O que fazer »
[1] Passe para o inglês esta frase do trecho sobre psicanálise e formação do pedagogo: "Esta pesquisa mostra que a Psicanálise pode contribuir com a formação do pedagogo e, principalmente, no desenvolvimento da ética desse dentro da sua docência."
[2] De acordo com o trecho sobre psicanálise e formação do pedagogo, dentro de qual disciplina a Psicanálise é trabalhada como um tópico na maioria das instituições pesquisadas?
##### Trecho para ler
An 8 Col. LEPSI IP/FE-USP 2011

 

Psicanálise e educação e a formação do pedagogo

 

 

André Júlio CostaI; Maria Veranilda Soares MotaII

IMestrando em Educação pela Universidade Federal de Minas Gerais
IIProfessora Doutora do Departamento de Educação da Universidade Federal de Viçosa

 

 


RESUMO

O objetivo do presente trabalho é analisar a importância da Psicanálise para a formação docente nos cursos de Pedagogia. Partimos do pressuposto, que o pedagogo é o profissional responsável pela educação de crianças e que, esse poderia fazer uso das teorias psicanalíticas para uma reflexão da sua prática. No entanto, identificamos, a partir de uma análise dos cursos de Pedagogia, das principais universidades brasileiras, que a Psicanálise é, na maioria das instituições pesquisadas, trabalhada somente como um tópico dentro da disciplina Psicologia da Educação. Para entendermos melhor como acontece o estudo dessa temática, buscamos, por meio de entrevistas com professores do curso de Pedagogia, responsável pela disciplina em referência, confrontar os estudos que apontam a Psicanálise como elemento necessário para a prática pedagógica e a dinâmica do ensino desta na Pedagogia. Concluímos que o tempo dedicado aos estudos das ideias psicanalíticas é consideravelmente curto, não sendo possível desenvolver o conteúdo previsto; que a psicanálise ajuda na escuta do professor ao que o aluno traz, evitando julgamento moral; que a visão psicanalítica pode mostrar ao professor que não é somente ele o responsável pela detenção do conhecimento; que os estudos de Freud atraem o interesse dos estudantes de Pedagogia, apesar de não objetivar a utilização da Psicanálise para a prática docente, e sim para compreensão da vida pessoal; que os alunos da pedagogia não percebem como as ideias psicanalíticas podem possibilitar uma reflexão da sua prática, no processo de interação com o aluno, com a família, aluno- aluno, além de ajudar na compreensão da sexualidade e problemas de aprendizagem. Esta pesquisa mostra que a Psicanálise pode contribuir com a formação do pedagogo e, principalmente, no desenvolvimento da ética desse dentro da sua docência. Sendo assim, ao refletir o curso de formação de pedagogos é importante considerar questões apontadas nesse trabalho.
##########
##### Listagem
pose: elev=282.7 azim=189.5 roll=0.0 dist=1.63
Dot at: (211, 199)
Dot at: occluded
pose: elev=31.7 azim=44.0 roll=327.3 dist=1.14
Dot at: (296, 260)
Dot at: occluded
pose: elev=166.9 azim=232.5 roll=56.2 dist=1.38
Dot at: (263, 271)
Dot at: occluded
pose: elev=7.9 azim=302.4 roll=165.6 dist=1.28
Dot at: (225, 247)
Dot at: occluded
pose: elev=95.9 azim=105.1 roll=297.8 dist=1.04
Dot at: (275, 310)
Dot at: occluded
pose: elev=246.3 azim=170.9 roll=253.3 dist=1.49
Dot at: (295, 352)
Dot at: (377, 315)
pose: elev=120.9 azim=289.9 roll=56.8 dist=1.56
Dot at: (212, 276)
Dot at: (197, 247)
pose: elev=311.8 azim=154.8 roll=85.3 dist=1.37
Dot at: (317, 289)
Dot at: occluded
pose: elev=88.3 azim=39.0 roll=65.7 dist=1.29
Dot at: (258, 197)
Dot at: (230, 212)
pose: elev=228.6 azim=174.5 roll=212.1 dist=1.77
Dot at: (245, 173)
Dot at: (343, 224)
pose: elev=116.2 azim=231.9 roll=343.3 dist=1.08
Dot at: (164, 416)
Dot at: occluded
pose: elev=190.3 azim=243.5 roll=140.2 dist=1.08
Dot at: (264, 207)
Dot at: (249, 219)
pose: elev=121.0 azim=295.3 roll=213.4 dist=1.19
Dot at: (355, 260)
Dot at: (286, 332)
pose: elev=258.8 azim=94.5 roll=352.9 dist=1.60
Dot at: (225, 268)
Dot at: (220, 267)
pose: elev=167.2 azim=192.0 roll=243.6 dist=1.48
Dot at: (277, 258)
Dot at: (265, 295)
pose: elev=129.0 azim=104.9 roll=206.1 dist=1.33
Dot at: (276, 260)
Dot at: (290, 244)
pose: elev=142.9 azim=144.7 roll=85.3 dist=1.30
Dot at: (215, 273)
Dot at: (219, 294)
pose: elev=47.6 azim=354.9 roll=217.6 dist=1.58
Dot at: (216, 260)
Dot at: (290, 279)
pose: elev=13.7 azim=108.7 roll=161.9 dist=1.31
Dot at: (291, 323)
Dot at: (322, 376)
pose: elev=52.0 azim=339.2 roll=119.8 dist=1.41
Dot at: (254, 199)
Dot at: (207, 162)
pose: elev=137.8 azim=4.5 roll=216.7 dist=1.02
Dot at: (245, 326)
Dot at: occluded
##########
Respostas escritas »
[1] This research shows that Psychoanalysis can contribute to the education of the pedagogue and, above all, to the development of the pedagogue's ethics within their teaching.

[2] Na disciplina Psicologia da Educação.